Archive for January, 2011


One of the most delightful things about having a cat is the way he or she has of surprising us with demonstrations of intelligent behavior. This is not to suggest we are surprised by their intelligence. Far from it – rather, it is their specific demonstrations of intelligent behavior that open our eyes.

One of the strongest indicators of intelligence in any animal – two-legged as well as four – is the possession of a personality. If you think about it, you realize that personality would not be possible unless there were a range of possible reactions to various stimuli by individual members of an animal species. A reptile or amphibian, for example, will react to external provocations in predictable and entirely species-specific ways, with no diversity based on individual identity because they lack any intelligence beyond simple instinct. And the range of personalities in mammals or birds cannot be explained by environmental differences, because even pets who come to maturity and live out their days in the same households will have completely unique personalities, as any experienced pet owner can tell you.

Cats have personalities that are as diverse as can be found anywhere in the animal kingdom. What is really interesting about cats, however, is that their intelligence and their personalities are each a reflection of the other – intelligence makes personality possible, and personality then becomes a vehicle through which intelligence is manifested. The curious cat, for example, will teach himself how to open doors or cabinets with his paws. The outdoorsy cat, on the other hand, will teach himself how to open a screen door with his paws or body so he can escape into the backyard. The cleverness of the individual cat is directly connected to his own unique personalized desires, and this is why they are able to surprise us with the things they do. What we are watching at those moments is our cat’s individualized intelligence and distinct personality both unveiling themselves at the same time, doubling our sense of excitement at the new things we discover about our beloved feline companions.

The intelligence of cats is often compared unfavorably to that of dogs, based on greater brain size and performance on some tests that are supposedly able to measure relative brainpower. However, it must be noted that dogs are more social in their nature than cats, and a large part of the dog’s brain is connected to their social nature, which does not really have much to do with pure intelligence. Also, dogs throughout history have been selectively bred to emphasize certain characteristics or behavioral traits that are considered useful to humans. Therefore, it is perhaps not surprising that dogs might perform somewhat better on intelligence tests developed by human scientists who may share those same biases about which characteristics in animals are most important or useful to measure.
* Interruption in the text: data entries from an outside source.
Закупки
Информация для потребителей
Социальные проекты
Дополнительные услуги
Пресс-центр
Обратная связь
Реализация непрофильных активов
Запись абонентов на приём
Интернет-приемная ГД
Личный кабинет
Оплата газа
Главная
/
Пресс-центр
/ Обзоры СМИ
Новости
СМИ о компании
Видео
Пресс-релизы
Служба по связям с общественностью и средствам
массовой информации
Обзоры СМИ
The intelligence of the cat, on the other hand, is generalized, adaptable to many different circumstances and situations. This gives the cat a flexibility that is often missing from dogs or any other animal that has been subject to extensive breeding at the hands of people. Most likely, cats would never have stood for such treatment, and would have abandoned humanity and returned to the wild long ago if such a thing had been attempted. But because the cat has maintained her generalized, personality-specific style of intelligence, the cat has more ability to surprise us with her individual behavior than any other animal that we keep close to us. So in the end, if you want to know how smart cats are, the only real way to find out is to go to someone who lives with one and ask him or her. No one knows more about the intelligence of cats than those who live with them; because only they can explain the specific circumstances in which that intelligence reveals itself, through each and every individual feline personality.